ECE2015 Oral Communications Neuroendocrinology and pituitary-basic (5 abstracts)
1Erasmus Medical Center, Rotterdam, The Netherlands; 2Erasmus MC Sophia, Rotterdam, The Netherlands; 3Growth Research Foundation, Rotterdam, The Netherlands.
Introduction: POU1F1 is a pituitary transcription factor, critical for differentiation of pituitary somatotrophs, thyrotrophs and lactotrophs. POU1F1 expression depends on the presence of PROP1, which attenuates expression of transcriptional repressor HESX1. Previous mutation screening of POU1F1 coding exons in our cohort of patients with combined pituitary hormone deficiency (CPHD) showed POU1F1 mutations in only 1% of the families. We hypothesised that defects in the regulatory region of POU1F1 might explain the phenotype of CPHD.

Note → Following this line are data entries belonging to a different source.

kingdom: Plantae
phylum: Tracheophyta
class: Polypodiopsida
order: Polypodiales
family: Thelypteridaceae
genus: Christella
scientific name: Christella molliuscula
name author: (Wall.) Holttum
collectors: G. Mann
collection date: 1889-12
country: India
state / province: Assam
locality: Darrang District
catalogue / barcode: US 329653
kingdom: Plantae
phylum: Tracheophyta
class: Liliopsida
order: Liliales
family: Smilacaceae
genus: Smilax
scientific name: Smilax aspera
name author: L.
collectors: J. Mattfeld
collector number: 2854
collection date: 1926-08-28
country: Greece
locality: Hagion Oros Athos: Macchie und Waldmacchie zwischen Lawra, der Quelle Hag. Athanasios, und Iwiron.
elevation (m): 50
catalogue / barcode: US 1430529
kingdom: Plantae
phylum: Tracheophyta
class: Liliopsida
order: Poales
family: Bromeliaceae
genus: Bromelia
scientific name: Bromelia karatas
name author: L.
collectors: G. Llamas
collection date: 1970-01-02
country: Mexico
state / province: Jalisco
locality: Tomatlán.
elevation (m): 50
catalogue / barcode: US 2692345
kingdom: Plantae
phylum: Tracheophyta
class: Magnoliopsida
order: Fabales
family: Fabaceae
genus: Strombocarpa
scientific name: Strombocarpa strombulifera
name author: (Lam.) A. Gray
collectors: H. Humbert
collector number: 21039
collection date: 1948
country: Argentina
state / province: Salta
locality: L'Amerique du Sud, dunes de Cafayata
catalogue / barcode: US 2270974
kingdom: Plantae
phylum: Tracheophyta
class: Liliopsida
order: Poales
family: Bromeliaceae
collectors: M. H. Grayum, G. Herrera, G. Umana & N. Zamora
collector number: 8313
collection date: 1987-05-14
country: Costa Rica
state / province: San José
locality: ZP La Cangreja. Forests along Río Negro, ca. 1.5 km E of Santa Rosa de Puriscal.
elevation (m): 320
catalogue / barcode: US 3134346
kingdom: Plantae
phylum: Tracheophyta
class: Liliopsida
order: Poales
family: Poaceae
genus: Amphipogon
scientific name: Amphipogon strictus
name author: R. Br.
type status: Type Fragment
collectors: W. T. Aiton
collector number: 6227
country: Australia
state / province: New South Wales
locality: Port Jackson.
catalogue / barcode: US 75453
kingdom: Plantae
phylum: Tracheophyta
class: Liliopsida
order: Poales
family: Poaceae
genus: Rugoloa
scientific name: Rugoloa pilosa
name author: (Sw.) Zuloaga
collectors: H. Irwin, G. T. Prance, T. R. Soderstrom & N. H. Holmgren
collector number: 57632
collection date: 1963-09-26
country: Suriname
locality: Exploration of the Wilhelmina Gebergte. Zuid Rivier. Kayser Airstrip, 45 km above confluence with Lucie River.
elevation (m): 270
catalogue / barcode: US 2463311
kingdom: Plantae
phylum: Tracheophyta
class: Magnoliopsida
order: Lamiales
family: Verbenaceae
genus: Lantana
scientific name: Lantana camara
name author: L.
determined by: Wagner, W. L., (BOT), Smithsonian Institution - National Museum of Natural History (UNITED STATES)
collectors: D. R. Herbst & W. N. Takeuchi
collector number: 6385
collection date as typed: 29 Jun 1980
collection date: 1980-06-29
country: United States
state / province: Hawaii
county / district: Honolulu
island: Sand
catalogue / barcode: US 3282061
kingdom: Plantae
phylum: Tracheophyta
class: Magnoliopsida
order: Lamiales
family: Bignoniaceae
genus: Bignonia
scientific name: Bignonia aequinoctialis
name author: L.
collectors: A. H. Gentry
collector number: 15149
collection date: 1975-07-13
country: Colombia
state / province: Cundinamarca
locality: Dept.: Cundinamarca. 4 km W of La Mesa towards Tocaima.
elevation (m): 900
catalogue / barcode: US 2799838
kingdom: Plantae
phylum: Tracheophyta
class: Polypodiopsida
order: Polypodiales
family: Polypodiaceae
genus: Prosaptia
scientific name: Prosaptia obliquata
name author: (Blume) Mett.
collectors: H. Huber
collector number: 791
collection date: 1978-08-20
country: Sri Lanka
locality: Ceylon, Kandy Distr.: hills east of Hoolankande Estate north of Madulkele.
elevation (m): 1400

Patients and methods: We screened the regulatory regions of POU1F1, as well as those of PROP1 and HESX1 among 87 patients with CPHD (62M/25F). Since patients with HESX1 mutations can initially present with IGHD only, we also screened 92 patients with IGHD (64M/28F). We compared genotype frequencies in our CPHD cohort with those found in controls from the 1000 genomes project and we studied PROP1 and POU1F1 promoter SNPs in relation to phenotypic data.
Results: We found a new variant in the POU1F1 promoter. We are currently performing promoter-luciferase reporter assays, since in silico analysis of the new variant showed potential effects on promoter activity by creating a new binding site for several transcription factors. In addition, we found two known SNPs in the POU1F1 promoter and six known SNPs in the PROP1 promoter. We did not find any variant in the HESX1 promoter. Rs148607624, a three nucleotide deletion in the PROP1 promoter which has previously been associated with CPHD, showed a relation with IGF1 levels in our CPHD patients.
Conclusion: We screened the regulating regions of pituitary transcription factors POU1F1, PROP1 and HESX1 in our cohort of CPHD patients and found a new variant in the POU1F1 promoter region. We will present detailed phenotypic data of the patient carrying the new variant. We will show the impact of the new variant on POU1F1 promoter activity.